OSW Review | Mad Max (1979)

Mad Max (1979)

Cast/Crew: Directed/written/produced by George Miller and Byron Kennedy, starring Mel Gibson as Max Rockantansky.

Plot: A motorcycle gang terrorises a quiet rural Australian town. Max Rockatansky (the top pursuit-man of the police, Mel Gibson) is eventually pulled into persuing and taking down the gang.

Thoughts on the film:
• Since I saw Mad Max: Fury Road (2015) before this one, I’m coming at this film at a different angle: This has elements of what you’d come to expect – Australian slang like Doof! (outdoor dance party) Slang It! (Floor it!) Schlanger (Irish people would say “langer” i.e. dick) and roving gangs in customised vehicles. This is supposed to be a dystopian future but without a budget, it’s just some town in the countryside – it’s a long way away from barren wastelands with diseased mutants. Ooh, maybe we’ll get there in the sequel!
• Also, Mad Max 4, I’m so sorry about giving out about no plot/character development. MM4, although in the same ballpark and from the same mind as the prior three films, is light years ahead of this film in every way.
• The general setting is not explained, you just piece together the world as you go along. Although civilisation is dissolving (motorcycle gangs committing crimes unpunished) there are still police, towns, buildings, sliced bread, and due process for crimes. The cars are regular enough, clothes are normal beyond a few custom leather jackets (or wearing a Hammer Jammer on your forearm!). Also, these are the days before colour grading, so we get ‘normal’ lush greens and blues, instead of a washed out sepia tone. When’s the last time you’ve seen a post-apocalyptic film not barf-orange/yellow!
• Watching the movie, it makes me think that Mad Max 4 is a fully-realised vision of Mad Max 1.
• Mel Gibson looks SO young. This is before he became a big star. He dresses in police officer black leather.
• Bit of a Nightrider thing going on, where the elite police offer Max is given a suped-up amazing car to drive to fight crime. Funny as the initial bad guy is called Nightrider.
• Audio-wise, the dialogue sounds entirely re-recorded in post, it’s weird. Lots of time listening to car engines roaring and on idle.
• I imagine most of the budget was spent on the cars (and the accidents they get in to) and a bit on gore, some fun 80s (actually, 70s) shots like comedy bulging eyes before a crash.
• The first 1 hour 10 is pretty ho-hum. Lots of time spent in cars, hanging out, not much dialogue/anything going on. Then, business goes down – the final 20 minutes has a lot going on.
• His wife has two altercations with the bike gang, with the very real threat of violence, gang rape, and child abduction. I was furious with how lax Max and his open-buttoned summer shirt was about this situation.
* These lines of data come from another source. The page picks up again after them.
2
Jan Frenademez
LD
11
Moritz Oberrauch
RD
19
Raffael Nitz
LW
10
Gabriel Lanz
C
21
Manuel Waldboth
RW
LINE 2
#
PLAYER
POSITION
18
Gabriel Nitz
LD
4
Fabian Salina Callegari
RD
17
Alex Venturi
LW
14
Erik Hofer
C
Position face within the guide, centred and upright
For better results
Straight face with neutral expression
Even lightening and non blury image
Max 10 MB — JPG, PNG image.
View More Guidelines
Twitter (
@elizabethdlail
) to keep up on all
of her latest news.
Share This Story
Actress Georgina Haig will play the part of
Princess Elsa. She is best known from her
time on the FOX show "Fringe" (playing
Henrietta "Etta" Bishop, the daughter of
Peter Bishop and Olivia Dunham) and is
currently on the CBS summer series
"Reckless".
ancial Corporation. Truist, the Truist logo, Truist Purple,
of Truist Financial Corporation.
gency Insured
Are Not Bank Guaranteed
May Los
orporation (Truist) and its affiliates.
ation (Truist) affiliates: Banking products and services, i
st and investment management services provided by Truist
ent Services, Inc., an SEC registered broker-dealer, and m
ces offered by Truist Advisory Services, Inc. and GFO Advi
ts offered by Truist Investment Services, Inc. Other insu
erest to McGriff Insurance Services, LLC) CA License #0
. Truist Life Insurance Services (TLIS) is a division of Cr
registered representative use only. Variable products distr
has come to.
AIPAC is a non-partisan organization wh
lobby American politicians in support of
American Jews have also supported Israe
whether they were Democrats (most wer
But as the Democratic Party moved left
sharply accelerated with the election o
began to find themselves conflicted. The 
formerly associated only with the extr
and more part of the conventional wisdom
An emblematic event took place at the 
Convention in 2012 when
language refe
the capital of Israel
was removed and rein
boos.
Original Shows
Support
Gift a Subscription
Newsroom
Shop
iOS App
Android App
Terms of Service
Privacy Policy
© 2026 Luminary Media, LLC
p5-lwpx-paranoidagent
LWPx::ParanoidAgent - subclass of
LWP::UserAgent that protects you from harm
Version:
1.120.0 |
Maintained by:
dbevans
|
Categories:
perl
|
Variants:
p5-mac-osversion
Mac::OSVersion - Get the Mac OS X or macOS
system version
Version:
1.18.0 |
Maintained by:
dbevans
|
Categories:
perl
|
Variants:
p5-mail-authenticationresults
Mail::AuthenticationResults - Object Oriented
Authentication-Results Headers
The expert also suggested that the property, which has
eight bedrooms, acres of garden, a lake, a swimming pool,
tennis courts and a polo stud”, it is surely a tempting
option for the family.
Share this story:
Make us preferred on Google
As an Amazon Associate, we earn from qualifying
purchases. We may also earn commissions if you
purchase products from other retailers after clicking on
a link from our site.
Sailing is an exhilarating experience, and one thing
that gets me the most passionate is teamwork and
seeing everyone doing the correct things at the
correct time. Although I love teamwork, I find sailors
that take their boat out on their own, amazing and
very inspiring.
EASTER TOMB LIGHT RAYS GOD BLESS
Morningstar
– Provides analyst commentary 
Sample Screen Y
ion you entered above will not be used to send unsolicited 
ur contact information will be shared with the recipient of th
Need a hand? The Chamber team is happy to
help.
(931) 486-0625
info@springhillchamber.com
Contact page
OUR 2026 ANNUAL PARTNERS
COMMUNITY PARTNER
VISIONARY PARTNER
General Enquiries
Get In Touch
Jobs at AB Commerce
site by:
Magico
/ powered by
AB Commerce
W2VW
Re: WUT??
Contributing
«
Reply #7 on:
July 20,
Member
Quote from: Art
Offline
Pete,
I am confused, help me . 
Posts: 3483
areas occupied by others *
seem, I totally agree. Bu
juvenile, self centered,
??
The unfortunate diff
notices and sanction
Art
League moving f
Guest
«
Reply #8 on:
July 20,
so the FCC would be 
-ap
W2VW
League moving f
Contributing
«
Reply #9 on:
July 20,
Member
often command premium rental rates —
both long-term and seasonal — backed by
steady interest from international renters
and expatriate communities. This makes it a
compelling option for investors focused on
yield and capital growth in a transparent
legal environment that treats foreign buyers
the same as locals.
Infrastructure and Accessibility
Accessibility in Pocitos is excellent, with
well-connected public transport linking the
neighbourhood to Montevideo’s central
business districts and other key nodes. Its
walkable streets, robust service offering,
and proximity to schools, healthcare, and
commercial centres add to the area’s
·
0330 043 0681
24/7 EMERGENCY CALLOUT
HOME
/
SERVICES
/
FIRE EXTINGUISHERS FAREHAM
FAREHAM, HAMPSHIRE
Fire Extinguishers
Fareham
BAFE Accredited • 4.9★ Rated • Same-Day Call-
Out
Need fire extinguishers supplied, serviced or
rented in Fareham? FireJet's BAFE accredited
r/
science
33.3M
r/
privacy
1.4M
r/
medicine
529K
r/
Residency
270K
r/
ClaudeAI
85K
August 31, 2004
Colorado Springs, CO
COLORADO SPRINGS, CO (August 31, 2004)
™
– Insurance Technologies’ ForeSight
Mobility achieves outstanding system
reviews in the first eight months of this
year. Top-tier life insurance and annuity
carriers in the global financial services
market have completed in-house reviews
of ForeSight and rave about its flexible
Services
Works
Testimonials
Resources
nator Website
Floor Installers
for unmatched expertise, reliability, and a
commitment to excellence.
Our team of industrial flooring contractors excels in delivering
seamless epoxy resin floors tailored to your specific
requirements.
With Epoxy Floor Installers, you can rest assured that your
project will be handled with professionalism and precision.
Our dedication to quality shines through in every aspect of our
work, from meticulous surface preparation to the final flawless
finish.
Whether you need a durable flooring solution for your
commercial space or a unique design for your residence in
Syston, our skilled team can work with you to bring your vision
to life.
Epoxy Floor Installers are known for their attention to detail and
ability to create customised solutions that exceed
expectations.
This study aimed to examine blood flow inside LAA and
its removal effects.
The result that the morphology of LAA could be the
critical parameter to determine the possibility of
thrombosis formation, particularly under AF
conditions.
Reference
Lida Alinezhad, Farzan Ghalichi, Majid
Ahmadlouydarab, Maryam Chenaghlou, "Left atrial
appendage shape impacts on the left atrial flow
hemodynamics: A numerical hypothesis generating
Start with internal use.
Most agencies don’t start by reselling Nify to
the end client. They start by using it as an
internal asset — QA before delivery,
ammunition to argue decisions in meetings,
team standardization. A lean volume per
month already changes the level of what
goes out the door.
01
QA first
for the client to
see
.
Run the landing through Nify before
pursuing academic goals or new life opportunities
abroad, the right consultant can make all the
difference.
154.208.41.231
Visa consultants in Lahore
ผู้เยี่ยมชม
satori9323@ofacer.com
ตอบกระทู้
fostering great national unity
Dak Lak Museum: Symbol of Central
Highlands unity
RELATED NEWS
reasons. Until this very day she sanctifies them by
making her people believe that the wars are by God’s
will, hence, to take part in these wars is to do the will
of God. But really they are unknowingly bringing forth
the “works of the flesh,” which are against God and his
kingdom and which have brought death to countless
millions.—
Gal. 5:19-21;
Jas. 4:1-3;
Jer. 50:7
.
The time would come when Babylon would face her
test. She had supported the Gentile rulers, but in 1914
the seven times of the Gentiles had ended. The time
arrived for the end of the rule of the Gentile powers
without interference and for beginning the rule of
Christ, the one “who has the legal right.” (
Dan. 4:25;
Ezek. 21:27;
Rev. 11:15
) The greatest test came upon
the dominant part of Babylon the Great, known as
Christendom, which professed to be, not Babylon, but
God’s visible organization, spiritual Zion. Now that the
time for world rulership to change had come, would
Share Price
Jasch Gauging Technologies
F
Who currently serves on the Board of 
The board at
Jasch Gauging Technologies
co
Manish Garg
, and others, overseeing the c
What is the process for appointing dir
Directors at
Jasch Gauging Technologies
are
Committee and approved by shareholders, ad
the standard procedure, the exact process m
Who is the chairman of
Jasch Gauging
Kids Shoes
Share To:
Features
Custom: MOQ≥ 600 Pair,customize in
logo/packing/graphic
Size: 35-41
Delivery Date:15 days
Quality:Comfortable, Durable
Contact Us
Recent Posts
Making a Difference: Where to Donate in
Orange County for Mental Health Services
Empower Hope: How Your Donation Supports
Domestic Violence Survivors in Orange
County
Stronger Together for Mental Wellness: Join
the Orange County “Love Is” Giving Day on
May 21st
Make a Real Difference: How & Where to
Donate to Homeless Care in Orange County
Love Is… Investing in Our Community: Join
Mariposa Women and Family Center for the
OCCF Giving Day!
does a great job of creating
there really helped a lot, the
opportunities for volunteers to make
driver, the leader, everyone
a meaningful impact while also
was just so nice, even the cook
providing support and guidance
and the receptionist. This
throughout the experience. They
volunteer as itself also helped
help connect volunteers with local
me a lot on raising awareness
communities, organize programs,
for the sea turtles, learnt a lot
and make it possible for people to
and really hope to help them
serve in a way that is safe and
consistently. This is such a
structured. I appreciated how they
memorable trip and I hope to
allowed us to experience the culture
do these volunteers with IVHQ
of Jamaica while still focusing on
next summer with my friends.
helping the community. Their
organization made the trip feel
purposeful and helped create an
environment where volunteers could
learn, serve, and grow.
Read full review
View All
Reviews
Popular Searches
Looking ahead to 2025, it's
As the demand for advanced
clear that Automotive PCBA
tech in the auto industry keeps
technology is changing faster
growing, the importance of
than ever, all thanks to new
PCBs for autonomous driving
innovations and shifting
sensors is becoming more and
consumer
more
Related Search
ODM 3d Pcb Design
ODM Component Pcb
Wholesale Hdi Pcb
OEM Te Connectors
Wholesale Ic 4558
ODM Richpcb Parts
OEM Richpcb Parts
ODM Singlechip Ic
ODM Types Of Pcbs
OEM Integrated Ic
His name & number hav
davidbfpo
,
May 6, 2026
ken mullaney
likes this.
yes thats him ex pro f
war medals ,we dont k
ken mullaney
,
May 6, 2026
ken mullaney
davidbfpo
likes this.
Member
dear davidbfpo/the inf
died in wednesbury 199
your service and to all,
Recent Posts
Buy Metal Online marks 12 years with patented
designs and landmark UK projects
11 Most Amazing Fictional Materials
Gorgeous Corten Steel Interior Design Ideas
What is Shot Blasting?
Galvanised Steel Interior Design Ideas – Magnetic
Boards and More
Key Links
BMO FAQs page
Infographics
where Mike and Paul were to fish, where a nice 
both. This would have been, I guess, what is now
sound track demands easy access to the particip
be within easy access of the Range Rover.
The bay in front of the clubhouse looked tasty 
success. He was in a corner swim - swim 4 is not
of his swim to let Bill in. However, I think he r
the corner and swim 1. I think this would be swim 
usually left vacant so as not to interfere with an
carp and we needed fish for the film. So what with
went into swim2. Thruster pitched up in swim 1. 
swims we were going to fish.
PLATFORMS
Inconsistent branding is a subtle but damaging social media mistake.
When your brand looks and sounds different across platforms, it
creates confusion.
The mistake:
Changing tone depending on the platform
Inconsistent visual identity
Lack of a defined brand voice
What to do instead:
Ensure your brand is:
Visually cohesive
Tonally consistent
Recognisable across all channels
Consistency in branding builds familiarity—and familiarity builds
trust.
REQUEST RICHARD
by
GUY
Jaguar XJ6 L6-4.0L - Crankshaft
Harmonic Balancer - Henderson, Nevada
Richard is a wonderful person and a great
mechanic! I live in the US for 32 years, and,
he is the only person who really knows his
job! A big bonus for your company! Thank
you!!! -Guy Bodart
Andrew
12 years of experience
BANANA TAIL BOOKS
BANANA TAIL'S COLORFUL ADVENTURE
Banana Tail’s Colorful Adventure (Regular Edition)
I dunno if it was bad acting or scripting but his reaction is cobblers. The first happening was brushed off in seconds (they’re laughing in the car soon afterwards) and then Max allows his wife to go off sunbathing alone, which involved a trek through the woods to get there. • He describes the second run-in as “trouble with bikers”. Damn, take this shit seriously! Your wife was almost raped & child abducted ffs.
• What happens next is quite shocking, and afterwards he calmly snaps, resolving to hunt down every one of the Acolytes (yes, that’s the name of the gang!). He even does the Jigsaw routine from SAW – giving a handcuffed punk a saw blade that can cut through flesh but only slowly though handcuffs; whilst an improvised bomb is about to blow. Saw ripped off pretty much this exact scenario.
• As Max rides off into the empty Australian sunset, I couldn’t believe what a difference the final 20 minutes made to my overall enjoyment of the film, going from ‘not bothered watching the sequels’ to ‘absolutely get Mad Max 2 and 3!’.

Overall: A pretty low-key film for 70 minutes with a massive, full-throttle final 20 that’ll make you want to see the sequel. There’s not much in dialogue, characters, story etc., the business-end is compressed into a superb final act. Since most of the film is pretty quiet, I couldn’t recommend it, but it makes me appreciate Mad Max Fury Road much more.